DATA RECORDS ::

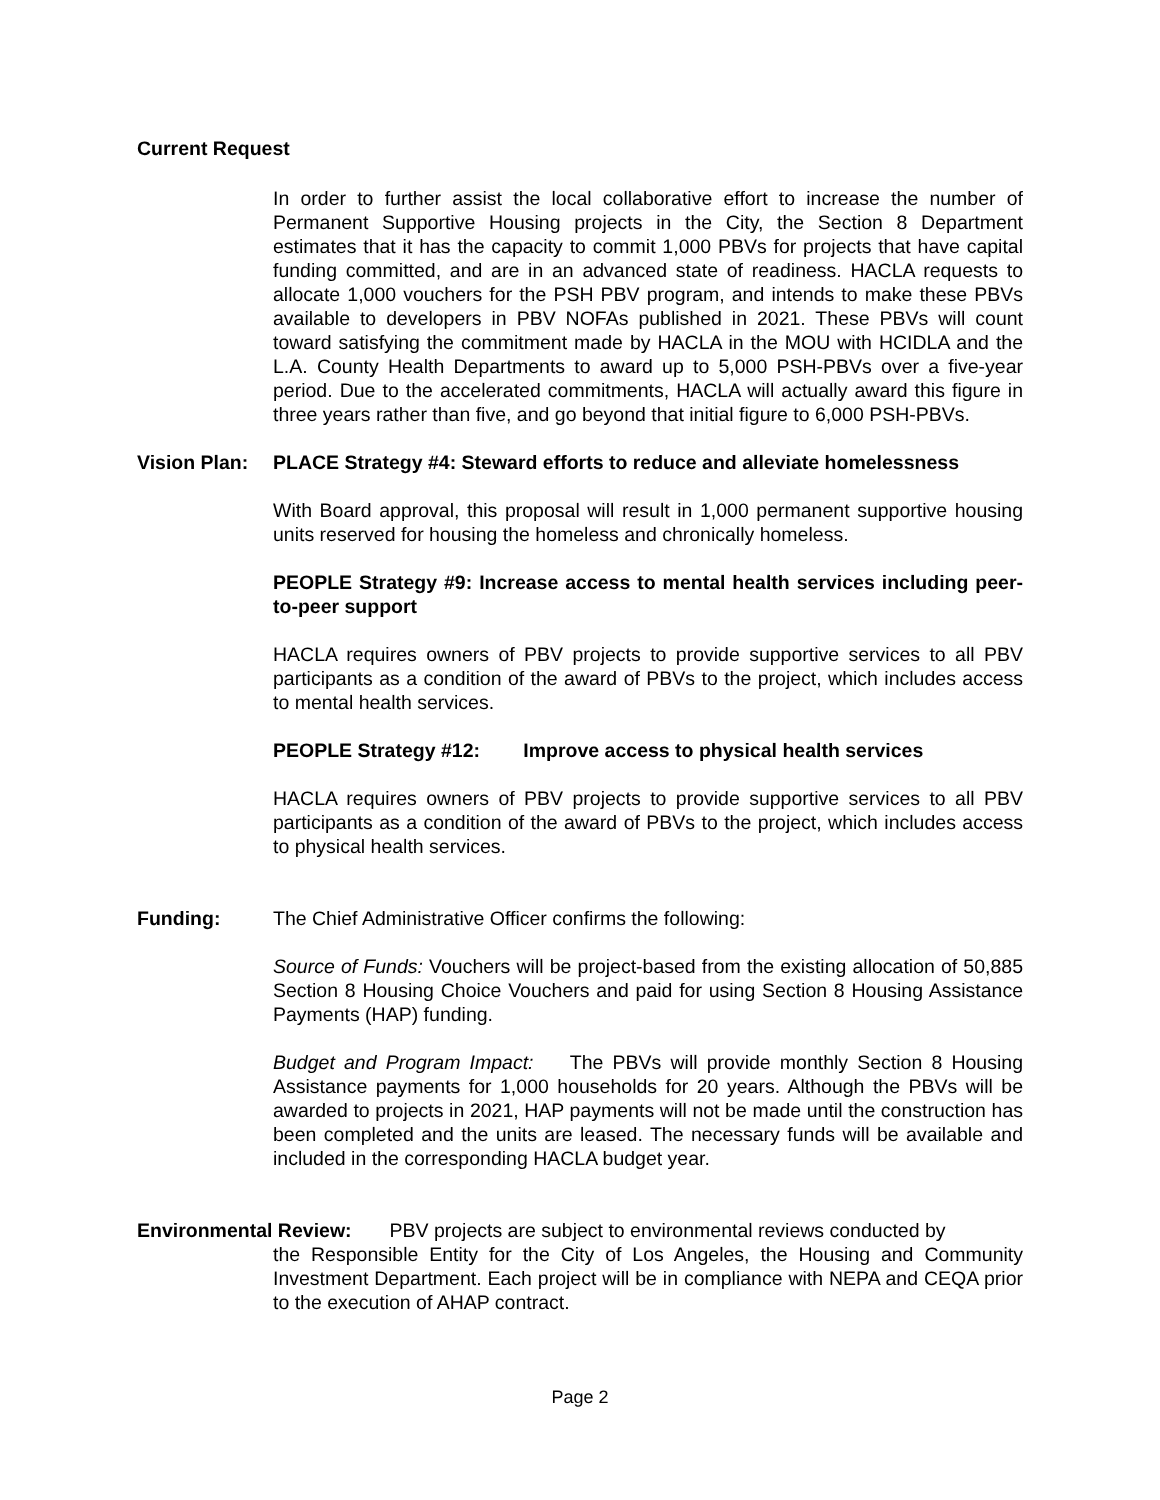Current Request
In order to further assist the local collaborative effort to increase the number of Permanent Supportive Housing projects in the City, the Section 8 Department estimates that it has the capacity to commit 1,000 PBVs for projects that have capital funding committed, and are in an advanced state of readiness. HACLA requests to allocate 1,000 vouchers for the PSH PBV program, and intends to make these PBVs available to developers in PBV NOFAs published in 2021. These PBVs will count toward satisfying the commitment made by HACLA in the MOU with HCIDLA and the L.A. County Health Departments to award up to 5,000 PSH-PBVs over a five-year period. Due to the accelerated commitments, HACLA will actually award this figure in three years rather than five, and go beyond that initial figure to 6,000 PSH-PBVs.
Vision Plan: PLACE Strategy #4: Steward efforts to reduce and alleviate homelessness
With Board approval, this proposal will result in 1,000 permanent supportive housing units reserved for housing the homeless and chronically homeless.
PEOPLE Strategy #9: Increase access to mental health services including peer-to-peer support
HACLA requires owners of PBV projects to provide supportive services to all PBV participants as a condition of the award of PBVs to the project, which includes access to mental health services.
PEOPLE Strategy #12: Improve access to physical health services
HACLA requires owners of PBV projects to provide supportive services to all PBV participants as a condition of the award of PBVs to the project, which includes access to physical health services.
Funding: The Chief Administrative Officer confirms the following:
Source of Funds: Vouchers will be project-based from the existing allocation of 50,885 Section 8 Housing Choice Vouchers and paid for using Section 8 Housing Assistance Payments (HAP) funding.
Budget and Program Impact: The PBVs will provide monthly Section 8 Housing Assistance payments for 1,000 households for 20 years. Although the PBVs will be awarded to projects in 2021, HAP payments will not be made until the construction has been completed and the units are leased. The necessary funds will be available and included in the corresponding HACLA budget year.
Environmental Review: PBV projects are subject to environmental reviews conducted by
the Responsible Entity for the City of Los Angeles, the Housing and Community Investment Department. Each project will be in compliance with NEPA and CEQA prior to the execution of AHAP contract.
Page 2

WORK REQUEST ::
Go through the records above and count the lines with the word "Strategy" in them. Answer with the number only.

SOLUTION FOR THIS TASK ::
3